Training and Education: Why Army Needs Both
Recent commentary following the Defence Strategic Review has made one thing clear: Army faces challenges not seen since the Second World War and must continually adapt to remain ready. At the same time, soldiers and officers across the force are constantly engaged in training – within units, on exercises, and through career courses.
So if we are training hard, what else is required to ensure we can address the nation’s most significant strategic risks? Part of the answer lies in understanding the difference between training and education, and why Army needs both to prepare for an uncertain future.
What Is Training?
Defence describes training as a ‘deliberate and structured process that develops the knowledge, skills, attitudes, and behaviours required for individual and collective performance. It prepares individuals and teams to execute specified tasks to a required standard in current and future contexts’.
Put simply, training equips soldiers to apply standard solutions to known or anticipated problems, even when those problems are encountered in unfamiliar, hostile, or stressful environments.
What Does Training Look Like in Army?
Training in Army encompasses individual and collective activities and occurs in both formal and informal settings. Formal training includes initial employment training, trade‑specific courses, and promotion courses. Informal training usually occurs within units and focuses on developing and maintaining job‑specific skills through on‑the‑job instruction and practice.

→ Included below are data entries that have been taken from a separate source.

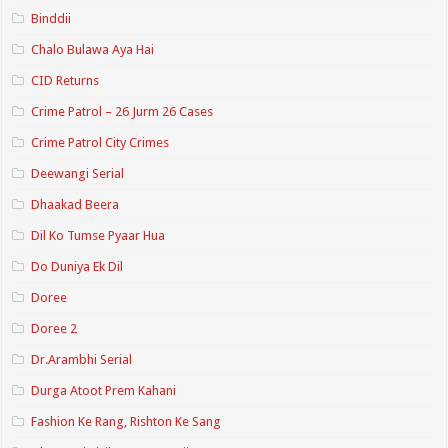
Binddii
Chalo Bulawa Aya Hai
CID Returns
Crime Patrol – 26 Jurm 26 Cases
Crime Patrol City Crimes
Deewangi Serial
Dhaakad Beera
Dil Ko Tumse Pyaar Hua
Do Duniya Ek Dil
Doree
Doree 2
Dr.Arambhi Serial
Durga Atoot Prem Kahani
Fashion Ke Rang, Rishton Ke Sang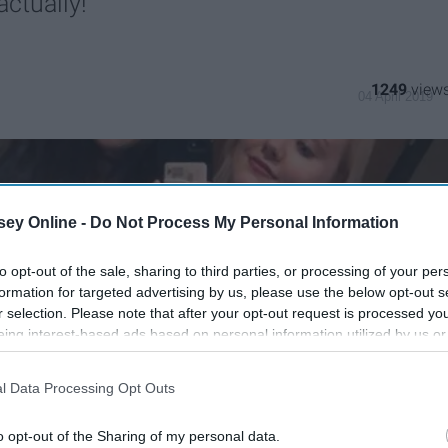
ctually!
1249
04 April 2019
ey Online -
Do Not Process My Personal Information
to opt-out of the sale, sharing to third parties, or processing of your per
formation for targeted advertising by us, please use the below opt-out s
r selection. Please note that after your opt-out request is processed y
eing interest-based ads based on personal information utilized by us or
disclosed to third parties prior to your opt-out. You may separately opt-
losure of your personal information by third parties on the IAB’s list of
l Data Processing Opt Outs
. This information may also be disclosed by us to third parties on the
IA
Participants
that may further disclose it to other third parties.
o opt-out of the Sharing of my personal data.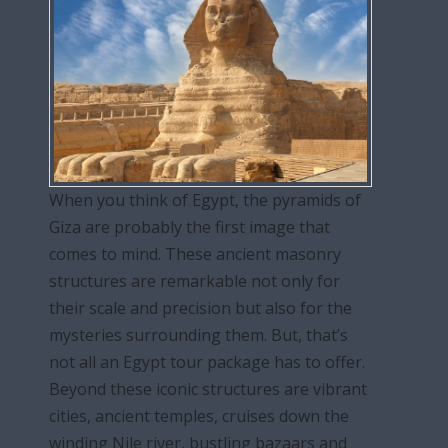
When you think of Egypt, the pyramids of
Giza are probably the first image that
comes to mind. These ancient masonry
structures are remarkable not only for
their scale and precision but also for the
mysteries surrounding them. But, that’s
not all an Egypt tour package has to offer.
Beyond these iconic structures are vibrant
cities, ancient temples, cruises down the
winding Nile river, bustling bazaars and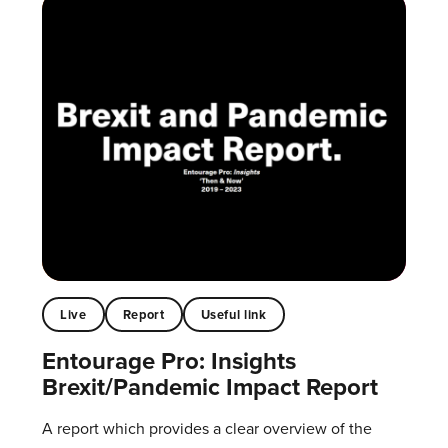
Live
Report
Useful link
Entourage Pro: Insights
Brexit/Pandemic Impact Report
A report which provides a clear overview of the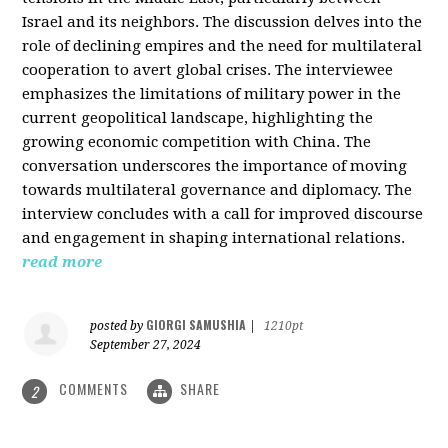
Israel and its neighbors. The discussion delves into the
role of declining empires and the need for multilateral
cooperation to avert global crises. The interviewee
emphasizes the limitations of military power in the
current geopolitical landscape, highlighting the
growing economic competition with China. The
conversation underscores the importance of moving
towards multilateral governance and diplomacy. The
interview concludes with a call for improved discourse
and engagement in shaping international relations.
read more
GIORGI SAMUSHIA
posted by
|
1210pt
September 27, 2024
COMMENTS
SHARE
2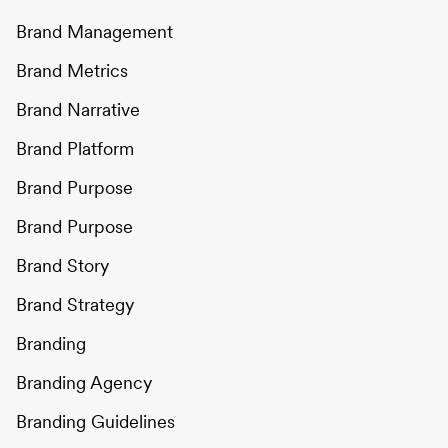
Brand Management
Brand Metrics
Brand Narrative
Brand Platform
Brand Purpose
Brand Purpose
Brand Story
Brand Strategy
Branding
Branding Agency
Branding Guidelines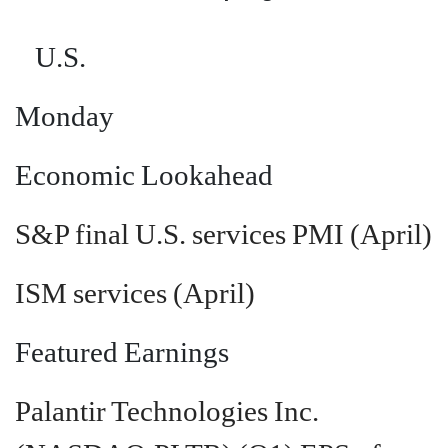
U.S.
Monday
Economic Lookahead
S&P final U.S. services PMI (April)
ISM services (April)
Featured Earnings
Palantir Technologies Inc.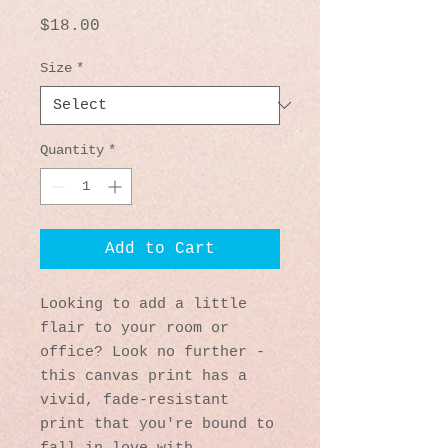
Price
$18.00
Size
*
Quantity
*
Add to Cart
Looking to add a little 
flair to your room or 
office? Look no further - 
this canvas print has a 
vivid, fade-resistant 
print that you're bound to 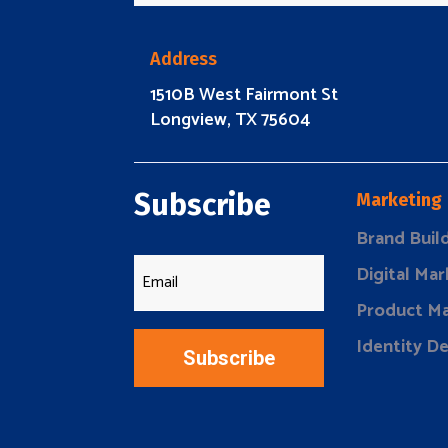
Address
1510B West Fairmont St
Longview, TX 75604
Subscribe
Marketing
Brand Buil
Digital Mar
Product Ma
Identity D
Subscribe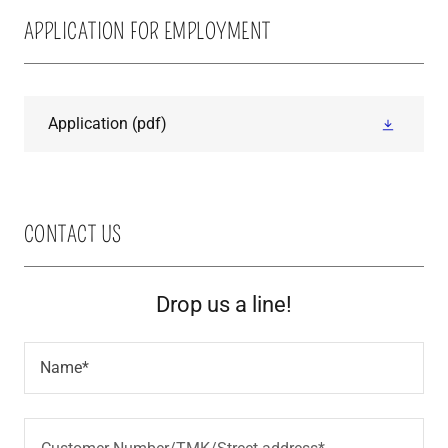
APPLICATION FOR EMPLOYMENT
Application
(pdf)
CONTACT US
Drop us a line!
Name*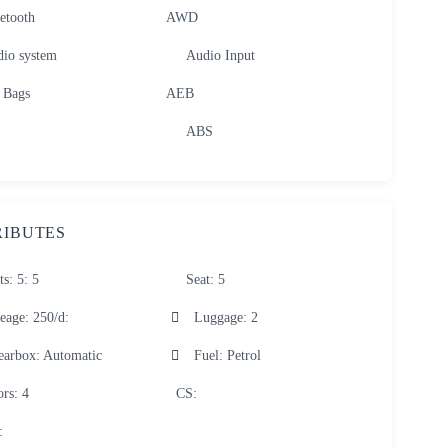
etooth
AWD
io system
Audio Input
 Bags
AEB
ABS
RIBUTES
ts: 5
: 5
Seat
: 5
eage: 250/d
:
Luggage
: 2
earbox
: Automatic
Fuel
: Petrol
ors
: 4
CS
:
: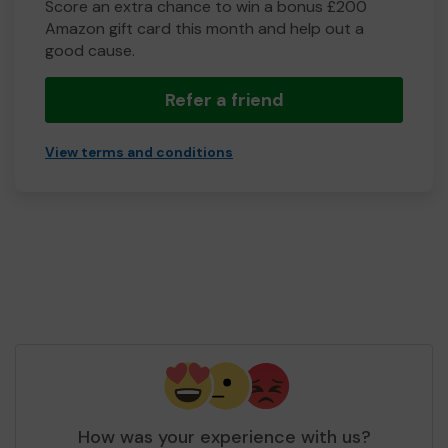
Score an extra chance to win a bonus £200
Amazon gift card this month and help out a
good cause.
Refer a friend
View terms and conditions
How was your experience with us?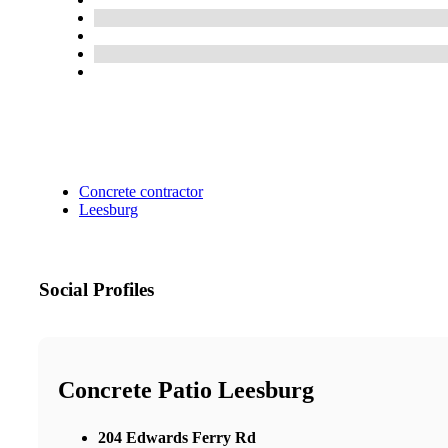
Concrete contractor
Leesburg
Social Profiles
Concrete Patio Leesburg
204 Edwards Ferry Rd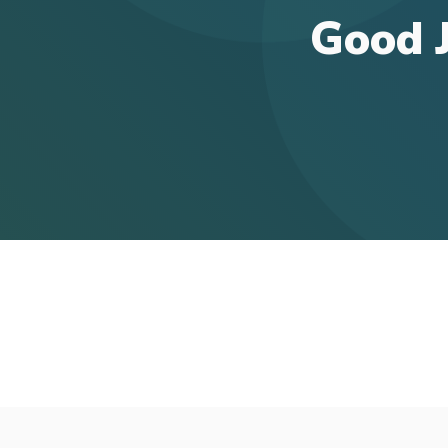
Good J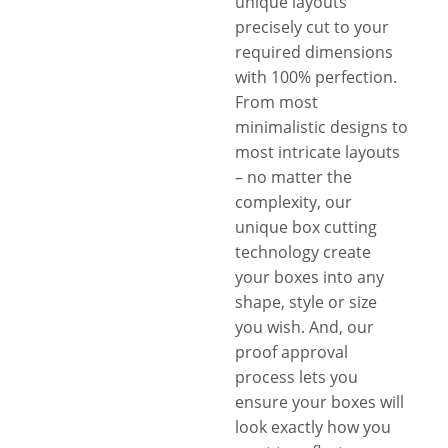
unique layouts
precisely cut to your
required dimensions
with 100% perfection.
From most
minimalistic designs to
most intricate layouts
– no matter the
complexity, our
unique box cutting
technology create
your boxes into any
shape, style or size
you wish. And, our
proof approval
process lets you
ensure your boxes will
look exactly how you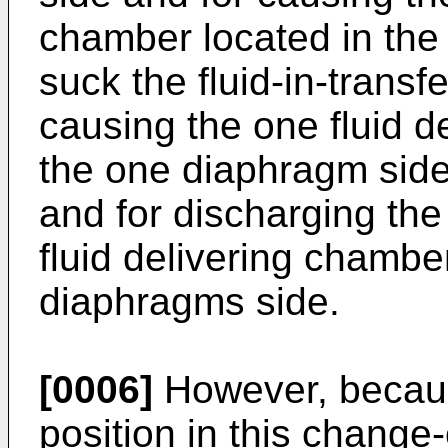
chamber located in the
suck the fluid-in-trans
causing the one fluid d
the one diaphragm side 
and for discharging the 
fluid delivering chamber
diaphragms side.
[0006]
However, because
position in this change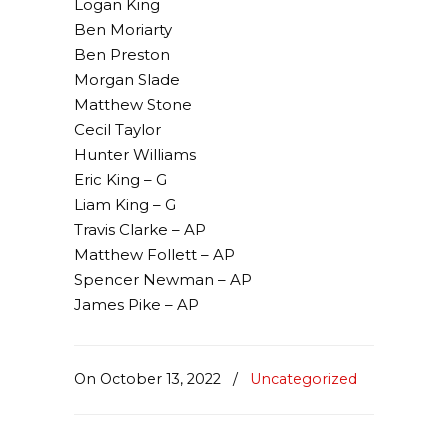
Logan King
Ben Moriarty
Ben Preston
Morgan Slade
Matthew Stone
Cecil Taylor
Hunter Williams
Eric King – G
Liam King – G
Travis Clarke – AP
Matthew Follett – AP
Spencer Newman – AP
James Pike – AP
On October 13, 2022
/
Uncategorized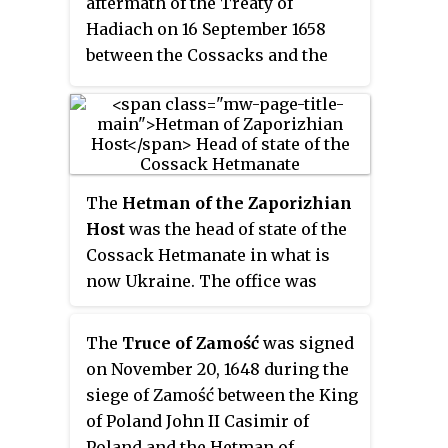
aftermath of the Treaty of
Hadiach on 16 September 1658
between the Cossacks and the
Polish–Lithuanian
Commonwealth, which granted
many privileges to Cossacks and
thus threatened Russian
influence over them. The articles
The
Hetman of the Zaporizhian
imposed severe restrictions on
Host
was the head of state of the
Cossack Hetmanate autonomy.
Cossack Hetmanate in what is
now Ukraine. The office was
disestablished by the Russian
government in 1764.
The
Truce of Zamość
was signed
on November 20, 1648 during the
siege of Zamość between the King
of Poland John II Casimir of
Poland and the Hetman of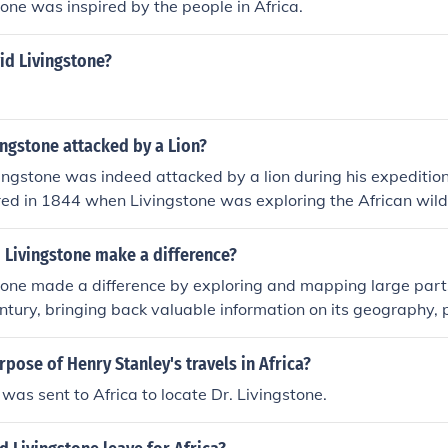
one was inspired by the people in Africa.
id Livingstone?
ngstone attacked by a Lion?
ingstone was indeed attacked by a lion during his expedition
red in 1844 when Livingstone was exploring the African wil
him, causing severe injuries to his arm. He was able to recove
ued his explorations.
 Livingstone make a difference?
one made a difference by exploring and mapping large parts
ntury, bringing back valuable information on its geography, 
so campaigned against the Arab slave trade and contributed 
in Africa through his writing and advocacy. Livingstone's disc
pose of Henry Stanley's travels in Africa?
 open up Africa to further exploration and trade.
was sent to Africa to locate Dr. Livingstone.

Regardless of where it occurs, Army training is designed to ensure soldiers can perform reliably in situations they are likely to encounter. For example, individual training on first aid for battlefield injuries such as gunshot wounds, or weapon handling drills to clear stoppages. Examples of collective training include urban clearance procedures and the suppression of enemy positions. These are foreseeable challenges, and it is through repeated, structured training that soldiers and officers are able to respond quickly and effectively.
What Is Education in Army?
Defence defines education as the ‘acquisition of knowledge and skills through formal and informal learning experiences, within or outside Defence, to enable professional mastery, ethical judgement and operational capability’. Put simply, education develops soldiers who can think critically, apply knowledge, and solve problems that don’t have an established or doctrinal solution, often under conditions of uncertainty and ambiguity.
What Does Education Look Like in Practice?
Education encompasses both formal and informal learning. Formal learning – such as at secondary school education, university study, or Cove+ modules – has defined outcomes and assessment, and often leads to a recognised qualification. While such study includes discipline‑specific content, its enduring value lies in developing transferable skills such as critical thinking, problem‑solving, and communication.
Informal education, on the other hand, does not result in a qualification but is no less important. In Army, this includes PME activities such as the Apex Course, reading a book from the Chief of Army’s Professional Study Guide, reading or writing on The Cove, and participating in unit‑led PME discussions. These activities expose soldiers and officers to new ideas, perspectives, and ways of thinking – building intellectual agility rather than task proficiency alone.
Why Does Army Need Both?
Training and education are complementary, not competing. Training prepares soldiers to perform effectively in known or likely situations, using established methods to achieve a defined standard. Education, on the other hand, develops the cognitive skills required to operate in unknown and evolving situations, where judgement, adaptation, and initiative are critical.
As Army prepares for a future defined by complexity and uncertainty, readiness will depend not only on how well we train, but on how well we think. We require mastery of both – training to perform specified tasks to the required standard, and education to apply judgement and solve complex problems when tasks, context, or solutions are unclear.